*Your goal*. Return the portion of the Pydantic tutorial between "We will handle" and "adapter = TypeAdapter(list[OnErrorOmit[Product]])", inclusive, reproducing it word for word.

*Provided passage*.
**********

Often it's not enough that the type is correct, we want to precisely specify the valid range (min/max, length, etc.).

In that case we can use the Field object where all this can be specified!

In [None]:
from pydantic import BaseModel, Field

class Product(BaseModel):
  name: str = Field(min_length=1, max_length=100)
  price: float = Field(gt=0)  # > 0, gt = greater
  quantity: int = Field(ge=0) # >= 0, ge = greater equal

Product(name="Cement", price=12.5, quantity=100)

In [None]:
# if the product name cannot be arbitrary, we can use a Literal type
# (a concrete set of allowed values)
from typing import Literal

ProductType = Literal["Cement", "Steel"]

class Product(BaseModel):
  name: ProductType
  price: float = Field(gt=0)  # > 0, gt = greater
  quantity: int = Field(ge=0) # >= 0, ge = greater equal

Product(name="Steel", price=12.5, quantity=100)

In [None]:
# but we can also write our own validation rule
class Person(BaseModel):
  name: str
  age: float = Field(gt=0, le=200)
  def name_validator()

## Data input/output, communicating with JSON

Assume we work with the previously strictly defined standard (interface) and we receive the following data (from a user, an API call, another system):

In [None]:
class Product(BaseModel):
  name: str = Field(min_length=1, max_length=100)
  price: float = Field(gt=0, le=10000)
  quantity: int = Field(ge=0)

incoming = {
    "name": "Cement",
    "price": "12.5",
    "quantity": "100"
}

In [None]:
# since this is already a python structure, the case is super simple:
p = Product(**incoming)

# and we can use it right away:
p.name, p.price, p.quantity

('Cement', 12.5, 100)

Unfortunately the data usually doesn't come as Python code, but in other formats, e.g. CSV or more often JSON. But that's not a problem either!



In [None]:
# this is a text, e.g. from a file or over the network:
json_data = '{"name": "Cement", "price": "12.5", "quantity": "100"}'

In [None]:
# validate the data:
Product.model_validate_json(json_data)

But it can also easily happen that we have many such "Product" items, for example in a list! And we want to validate them all. Let's add a twist: we simply ignore the invalid items.

Normally, if any item is wrong anywhere, we immediately get a ValidationError, because Pydantic (as its name suggests) is super strict!

In [None]:
in_JSON = """
    [
      {"name": "Cement", "price": "12.5", "quantity": "100"},
      {"name": "Steel", "price": "22.1", "quantity": "-80"},
      {"name": "Cement", "price": "11.5", "quantity": "72"}
    ]
"""
# the quantity is given incorrectly in the third line!


In such cases TypeAdapter helps us: it can combine a normal Python container (e.g. a list) with a Pydantic type. The TypeAdapter itself is not a Pydantic type (you can't use it in other types), it simply helps us easily create a "list reader" or "list writer".

We will handle omission with the OnErrorOmit type (which is indeed a type) that has the capability to skip an entry when the nested type fails validation instead of raising an error.


In [None]:
from pydantic import OnErrorOmit, TypeAdapter

# let's create a python list reader that expects Products:
adapter = TypeAdapter(list[OnErrorOmit[Product]])

# and we can read it now (validated!)
products = adapter.validate_json(in_JSON)

products

[Product(name='Cement', price=12.5, quantity=100),
 Product(name='Cement', price=11.5, quantity=72)]

**********

*Data rows*.
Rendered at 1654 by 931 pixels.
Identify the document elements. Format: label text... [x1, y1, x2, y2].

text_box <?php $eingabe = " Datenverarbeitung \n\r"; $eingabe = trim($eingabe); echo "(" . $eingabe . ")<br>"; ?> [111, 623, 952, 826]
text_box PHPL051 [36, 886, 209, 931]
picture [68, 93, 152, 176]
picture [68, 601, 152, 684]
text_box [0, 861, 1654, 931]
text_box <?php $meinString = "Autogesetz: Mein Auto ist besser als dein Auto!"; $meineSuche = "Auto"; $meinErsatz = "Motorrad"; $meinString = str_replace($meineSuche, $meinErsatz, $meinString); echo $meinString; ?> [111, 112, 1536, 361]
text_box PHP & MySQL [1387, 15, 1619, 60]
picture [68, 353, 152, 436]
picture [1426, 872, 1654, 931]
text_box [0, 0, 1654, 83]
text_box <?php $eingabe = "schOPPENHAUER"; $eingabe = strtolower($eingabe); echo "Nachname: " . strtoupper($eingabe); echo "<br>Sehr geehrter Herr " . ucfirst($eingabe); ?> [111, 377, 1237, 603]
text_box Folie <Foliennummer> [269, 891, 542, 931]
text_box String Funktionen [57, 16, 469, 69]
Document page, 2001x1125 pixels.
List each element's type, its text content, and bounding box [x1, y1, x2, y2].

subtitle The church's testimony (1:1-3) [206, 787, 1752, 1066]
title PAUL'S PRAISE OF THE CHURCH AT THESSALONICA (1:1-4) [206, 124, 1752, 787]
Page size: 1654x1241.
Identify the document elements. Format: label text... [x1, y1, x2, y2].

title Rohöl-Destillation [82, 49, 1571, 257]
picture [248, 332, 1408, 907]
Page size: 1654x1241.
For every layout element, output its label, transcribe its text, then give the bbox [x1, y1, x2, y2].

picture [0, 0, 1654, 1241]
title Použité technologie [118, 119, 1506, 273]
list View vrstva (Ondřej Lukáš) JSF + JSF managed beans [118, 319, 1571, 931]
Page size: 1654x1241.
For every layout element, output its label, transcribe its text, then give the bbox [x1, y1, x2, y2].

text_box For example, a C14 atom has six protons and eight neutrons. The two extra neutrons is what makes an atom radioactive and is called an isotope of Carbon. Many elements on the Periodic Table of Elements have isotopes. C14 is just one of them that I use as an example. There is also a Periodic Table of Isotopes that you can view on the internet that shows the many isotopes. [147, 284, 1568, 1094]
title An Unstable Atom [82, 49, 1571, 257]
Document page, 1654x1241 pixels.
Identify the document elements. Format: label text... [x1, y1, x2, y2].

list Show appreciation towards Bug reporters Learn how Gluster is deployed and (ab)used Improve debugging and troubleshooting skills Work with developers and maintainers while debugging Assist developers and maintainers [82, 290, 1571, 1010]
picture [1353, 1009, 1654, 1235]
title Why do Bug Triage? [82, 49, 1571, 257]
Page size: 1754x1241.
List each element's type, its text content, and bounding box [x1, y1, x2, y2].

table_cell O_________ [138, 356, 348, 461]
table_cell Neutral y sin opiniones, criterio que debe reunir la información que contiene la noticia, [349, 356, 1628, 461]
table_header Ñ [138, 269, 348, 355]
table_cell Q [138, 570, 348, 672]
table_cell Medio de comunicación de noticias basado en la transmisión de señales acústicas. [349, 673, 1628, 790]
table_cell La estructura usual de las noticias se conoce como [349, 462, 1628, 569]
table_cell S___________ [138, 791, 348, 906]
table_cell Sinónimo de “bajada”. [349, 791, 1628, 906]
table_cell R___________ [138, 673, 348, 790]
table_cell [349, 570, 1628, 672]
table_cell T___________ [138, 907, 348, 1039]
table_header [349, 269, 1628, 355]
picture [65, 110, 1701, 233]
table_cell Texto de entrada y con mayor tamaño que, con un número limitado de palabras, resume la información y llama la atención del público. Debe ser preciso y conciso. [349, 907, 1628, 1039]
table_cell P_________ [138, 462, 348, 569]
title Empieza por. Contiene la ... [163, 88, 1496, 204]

**********

*The result*.
We will handle omission with the OnErrorOmit type (which is indeed a type) that has the capability to skip an entry when the nested type fails validation instead of raising an error.


In [None]:
from pydantic import OnErrorOmit, TypeAdapter

# let's create a python list reader that expects Products:
adapter = TypeAdapter(list[OnErrorOmit[Product]])